● TASK INPUT:
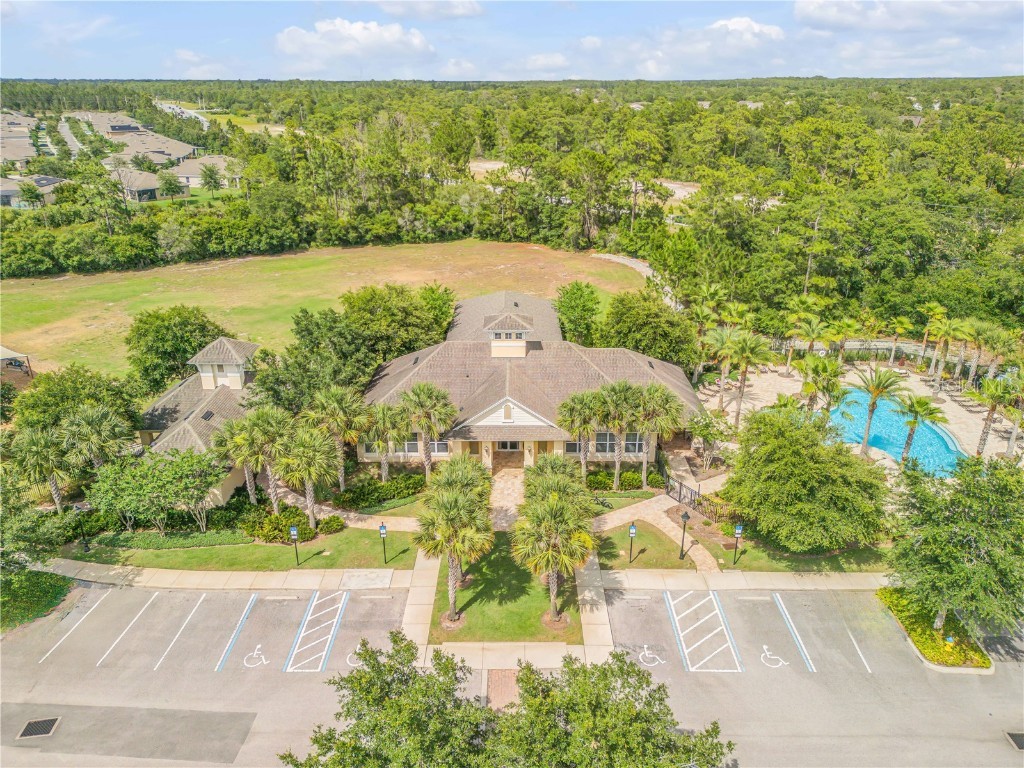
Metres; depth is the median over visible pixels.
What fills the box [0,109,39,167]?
house
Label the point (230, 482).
house
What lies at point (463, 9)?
cloud
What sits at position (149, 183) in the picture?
house
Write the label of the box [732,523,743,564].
sign post
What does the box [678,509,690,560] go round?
lamp post
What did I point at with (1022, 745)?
storm drain
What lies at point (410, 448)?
window
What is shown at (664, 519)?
walkway
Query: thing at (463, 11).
sky
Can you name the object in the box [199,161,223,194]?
tree
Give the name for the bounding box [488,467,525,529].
walkway
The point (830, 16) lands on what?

● REQUIRED WORK:
Return every line from the one holding "What did I point at with (1022, 745)?" through the end of the data, exactly as it appears, with both ends kept and nothing else.

● RESPONSE FOR THIS EXERCISE:
What did I point at with (1022, 745)?
storm drain
What lies at point (410, 448)?
window
What is shown at (664, 519)?
walkway
Query: thing at (463, 11).
sky
Can you name the object in the box [199,161,223,194]?
tree
Give the name for the bounding box [488,467,525,529].
walkway
The point (830, 16) lands on what?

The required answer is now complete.